Paths through utopias: From socialism to anarchism via capitalism.

IssueMarch 2008
Feature by Isa Fremeaux, John Jordan

The rain freezes as it hits the windscreen, creating a 1970s dappled frosted glass effect not very useful when you're driving in ice rink conditions on thick snow. It's pitch dark and it would really help to see where we are going. The camper van is encased in a layer of ice that gets thicker with each lashing of freezing rain and added to that the heating doesn't work inside. Not a very Utopian setting. Welcome to Serbia.

We are on our way to the northern industrial town of Zrenjanin. We came because we heard about Jugoremedija, a pharmaceutical factory that, following a four-year struggle, the eviction of its corrupt new private (and Interpol-wanted) owner, a strike and occupation, is now one of the few worker managed factories in Europe.

The day before we arrived, we were told that there is no longer just one occupied factory in town: inspired by the success of Jugoremedija, two factories about to be closed down have followed suit - Serbia's largest train factory Sinvoz and a meat processing factory, Bek.

The “Philosopher”

Ivan, a ragged young chainsmoking intellectual activist, called “the philosopher” by the workers, has been organising the resistance together with Zdravko, the charismatic rebel worker from Jugoremedija, known as Zrejanin's “Che”.

They met in Ivan's Belgrade government funded office, the Anti- Corruption Council. When Ivan started working there, he was an anti-nationalist and anti-war activist.

He was not critical of privatisation as he saw it as a way of breaking the strong hold of workers who tended to support nationalist policies. But wading through the boxes of files and hundreds of workers' accounts of how privatisation was bankrupting their workplaces, Ivan soon realised that the process of privatisation was as corrupt and violent as any war. Mita, a worker at Shinvoz, described it perfectly whilst showing us around the cavernous ghostly buildings: “We have another name for the transition to democracy and it's called robbery.”

None of the workers are nostalgic about the socialist era.

But they can't just watch capitalist tycoons buy shares in their factories, only to push them into bankruptcy through dodgy deals, simply to get full control and make a quick buck.

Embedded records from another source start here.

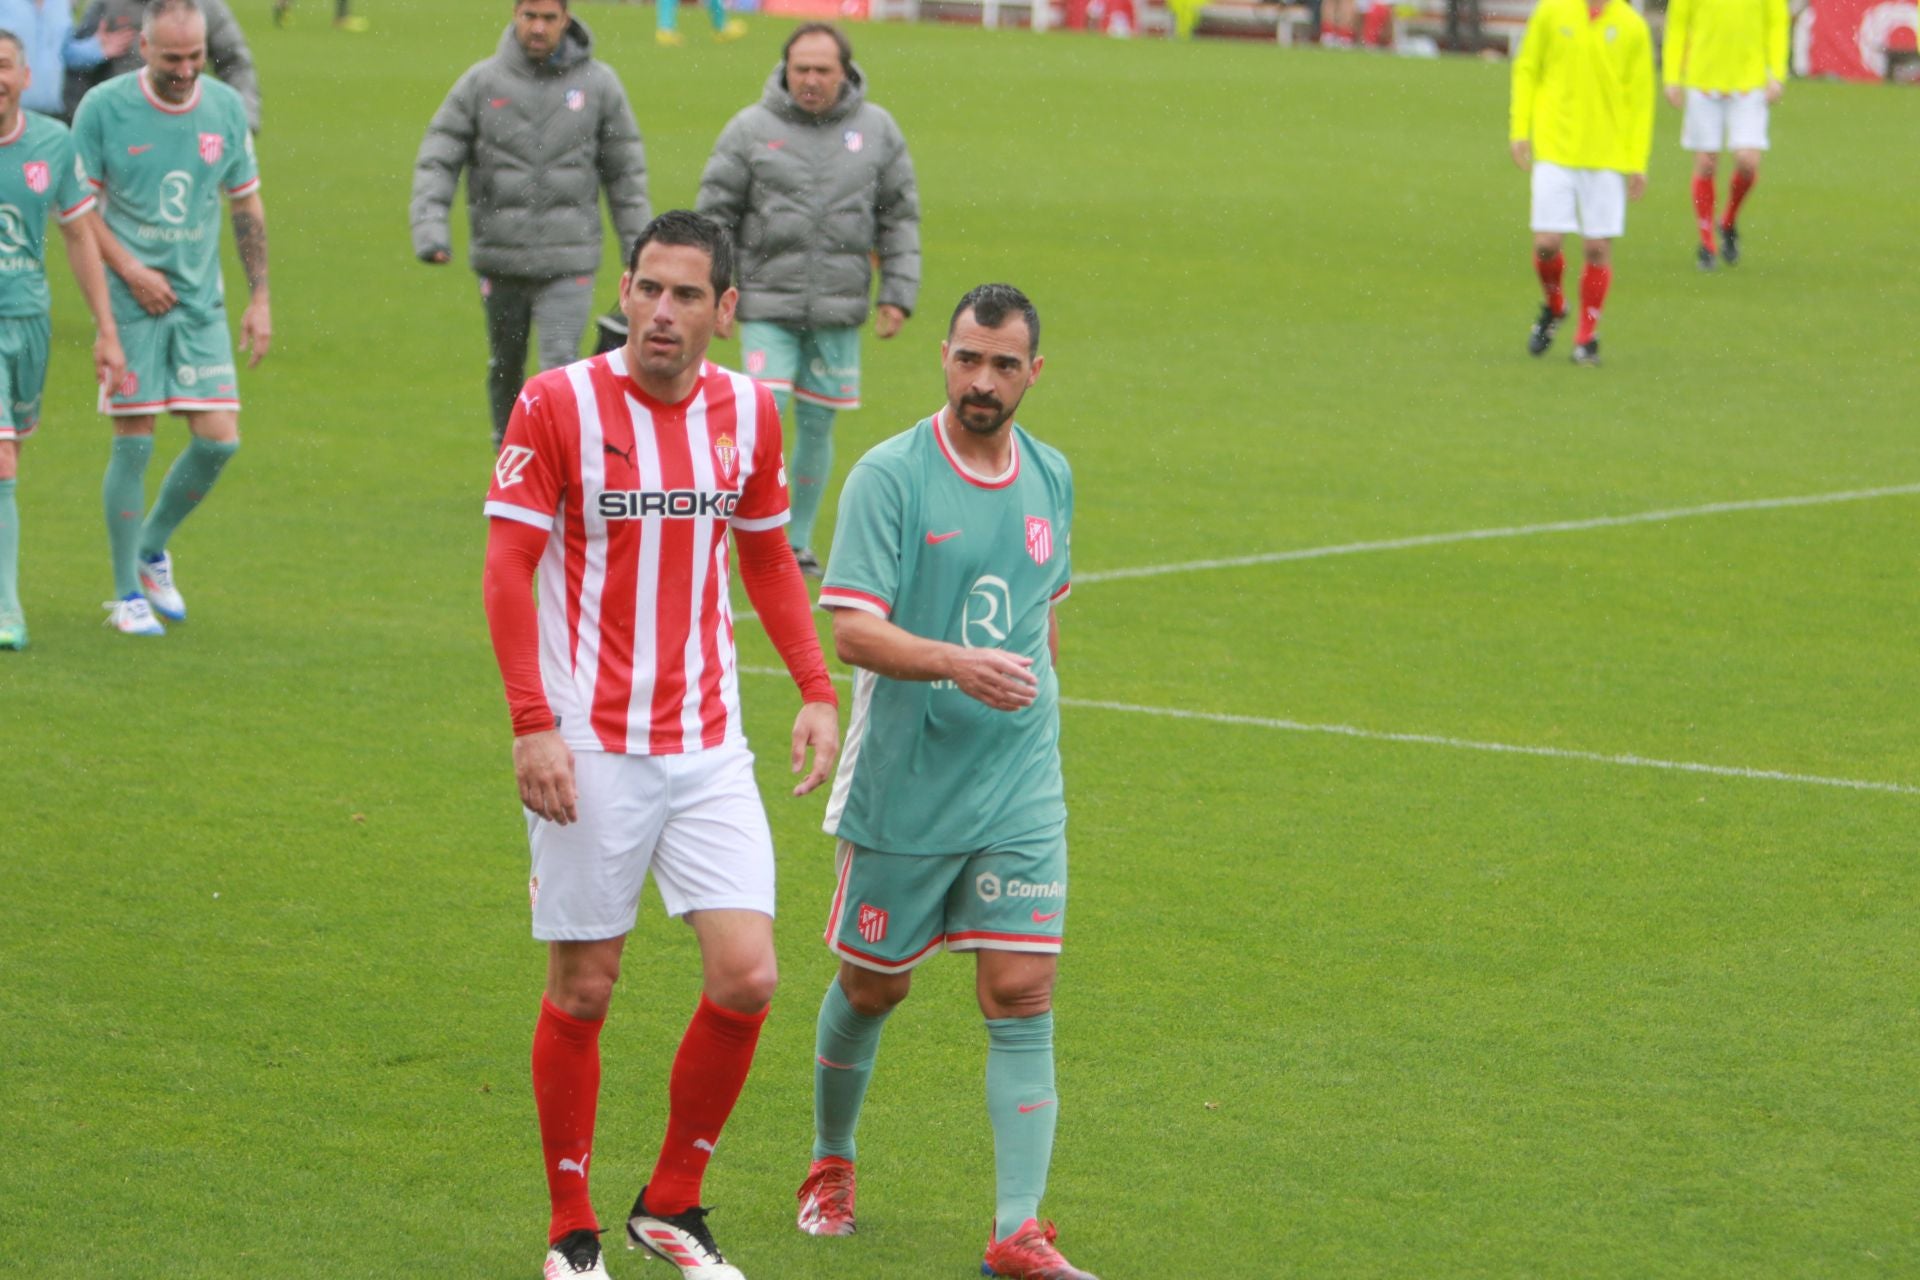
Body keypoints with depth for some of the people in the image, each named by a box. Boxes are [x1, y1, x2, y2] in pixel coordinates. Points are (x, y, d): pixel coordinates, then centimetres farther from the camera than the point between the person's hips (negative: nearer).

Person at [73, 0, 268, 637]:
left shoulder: (226, 107, 3)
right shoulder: (103, 107, -8)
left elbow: (247, 205, 12)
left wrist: (260, 297, 8)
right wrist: (130, 269, -13)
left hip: (200, 300, 4)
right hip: (130, 299, -4)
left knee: (219, 439, -4)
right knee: (134, 443, -5)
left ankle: (152, 549, 21)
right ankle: (128, 594, 8)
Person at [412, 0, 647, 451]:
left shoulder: (598, 83, 2)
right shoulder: (482, 83, 1)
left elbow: (626, 172, 8)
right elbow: (437, 158, 1)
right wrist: (430, 223, -13)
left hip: (568, 263, -2)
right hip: (499, 257, 2)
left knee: (561, 367, -15)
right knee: (505, 367, 14)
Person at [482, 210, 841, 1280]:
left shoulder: (749, 411, 5)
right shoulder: (559, 404, -8)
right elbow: (508, 568, -7)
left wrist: (818, 691, 9)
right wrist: (533, 724, -15)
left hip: (710, 746, 4)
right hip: (591, 750, -4)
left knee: (746, 978, -6)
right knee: (583, 990, 2)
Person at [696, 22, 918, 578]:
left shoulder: (877, 130, 6)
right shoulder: (751, 128, 0)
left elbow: (900, 218, 12)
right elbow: (715, 213, 4)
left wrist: (898, 294, 5)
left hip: (840, 312, 2)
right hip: (768, 306, -2)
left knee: (818, 423, 7)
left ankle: (800, 539, 19)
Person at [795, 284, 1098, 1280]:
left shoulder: (1051, 479, 7)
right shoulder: (889, 476, -11)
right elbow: (852, 629, -19)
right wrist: (957, 663, -34)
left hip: (1018, 790, 3)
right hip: (902, 787, -3)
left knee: (1021, 995, -7)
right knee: (871, 986, 12)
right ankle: (831, 1163, 37)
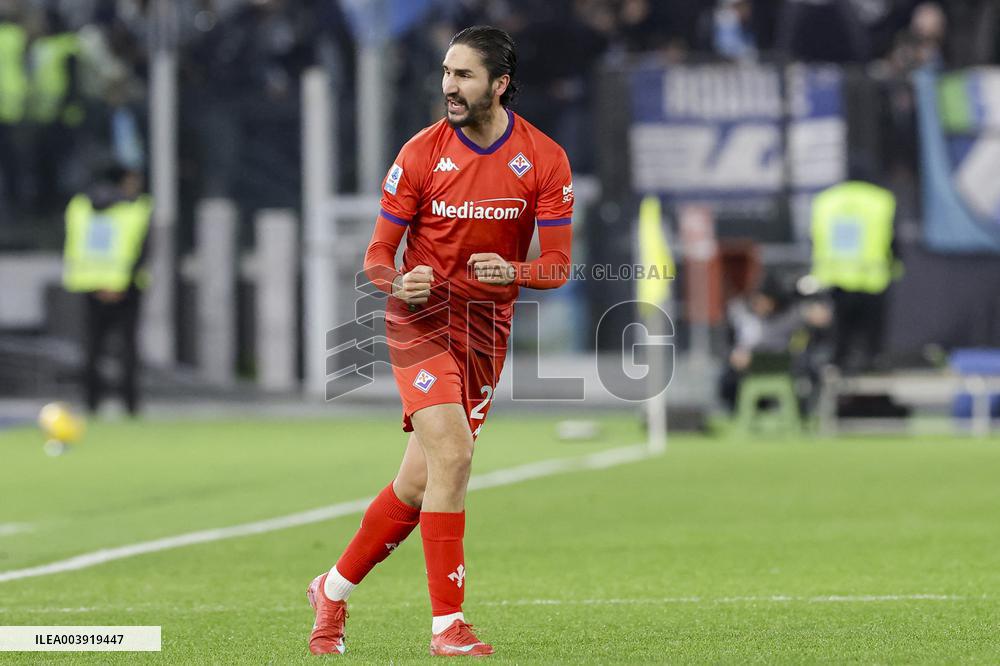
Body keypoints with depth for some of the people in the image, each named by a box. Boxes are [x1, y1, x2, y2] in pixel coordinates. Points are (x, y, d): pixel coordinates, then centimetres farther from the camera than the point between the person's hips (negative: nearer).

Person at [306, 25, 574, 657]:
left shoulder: (545, 160, -4)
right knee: (451, 455, -21)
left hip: (488, 332, 3)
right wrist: (398, 284, -25)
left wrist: (512, 272, -24)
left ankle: (335, 590, 26)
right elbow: (378, 255, -2)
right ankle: (447, 624, -16)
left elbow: (558, 264, -3)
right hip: (422, 320, -3)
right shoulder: (421, 153, -7)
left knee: (420, 483, 4)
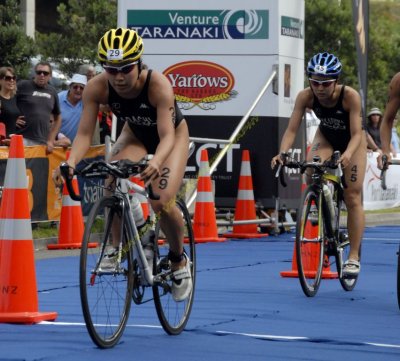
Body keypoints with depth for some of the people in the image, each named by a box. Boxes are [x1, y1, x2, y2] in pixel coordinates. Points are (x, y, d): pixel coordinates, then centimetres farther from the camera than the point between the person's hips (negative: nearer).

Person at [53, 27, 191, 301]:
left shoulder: (158, 84, -38)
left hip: (173, 135, -3)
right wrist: (71, 162, -47)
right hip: (135, 135, 3)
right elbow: (85, 133, -26)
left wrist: (156, 161, -64)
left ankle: (179, 261, 6)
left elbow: (167, 136, -43)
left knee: (162, 202, -23)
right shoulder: (97, 88, -29)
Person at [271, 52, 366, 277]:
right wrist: (282, 153, -48)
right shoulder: (306, 96, -28)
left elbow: (356, 134, -35)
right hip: (326, 137, 2)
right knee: (311, 174, -27)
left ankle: (354, 257, -2)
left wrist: (347, 155, -55)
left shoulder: (350, 96, -35)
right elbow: (292, 129, -30)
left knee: (353, 198, -8)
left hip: (352, 140, -2)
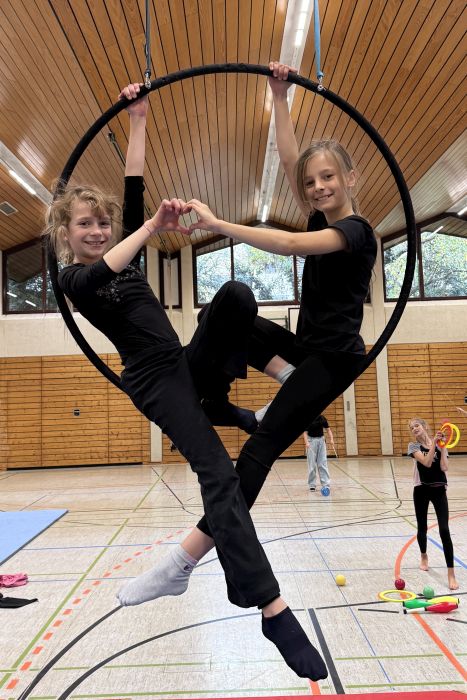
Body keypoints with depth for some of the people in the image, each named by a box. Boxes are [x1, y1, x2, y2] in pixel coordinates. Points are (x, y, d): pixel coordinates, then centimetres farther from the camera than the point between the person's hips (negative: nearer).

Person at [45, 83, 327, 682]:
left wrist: (138, 119, 16)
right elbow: (100, 278, -22)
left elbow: (133, 186, 16)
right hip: (155, 381, -6)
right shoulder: (73, 279, 3)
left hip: (192, 364, 7)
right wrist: (154, 226, -26)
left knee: (236, 294, -20)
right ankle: (273, 610, -16)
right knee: (219, 475, -22)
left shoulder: (125, 253, 19)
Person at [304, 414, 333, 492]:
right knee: (312, 463, 0)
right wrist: (306, 442, -29)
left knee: (323, 463, 0)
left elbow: (328, 430, 4)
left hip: (321, 439, 2)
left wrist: (331, 439, -12)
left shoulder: (323, 419, -4)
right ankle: (312, 485, 9)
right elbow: (305, 432, -13)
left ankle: (326, 484, 1)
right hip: (311, 440, -2)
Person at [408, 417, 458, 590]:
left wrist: (442, 447, -12)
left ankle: (451, 574, -4)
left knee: (444, 530, -9)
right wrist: (433, 443, -23)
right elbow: (427, 463, -21)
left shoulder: (440, 445, 2)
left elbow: (444, 467, -10)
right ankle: (424, 557, 43)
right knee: (422, 528, 13)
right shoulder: (413, 446, -5)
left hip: (439, 490, 0)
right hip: (421, 490, 0)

And the point is that in Serbia the factories really do partly belong to the workers: under Tito's rhetorical self-management they became and now remain shareholders of their own factories. “During the struggle for Jugoremedja, this was one of the most frustrating things,” confesses Ivan, “the media could not get their heads round the fact that the strikers were not just workers, but actual co-owners of the factory.” The workers who refused to be bullied into selling to the market found that if they organised together they had a powerful lever against the new ruthless owners.

From taking direct actions to getting complex factories back up and running, the workers here have shown that they can manage their future.

Their greatest strength is not letting their opponent divide and rule them. Following the hardship of striking, when Jugoremedija workers got their factory back they even gave strike-breakers new jobs.

On our last evening, we witnessed ex-locksmith turned president of the Board, Zdravko, organising a solidarity action for the newly occupied factories, involving blocking the highway with the pharmaceutical company's big branded trucks.

A chink of Utopia amidst the cold dystopia of a country blighted by nationalist and now neoliberal war.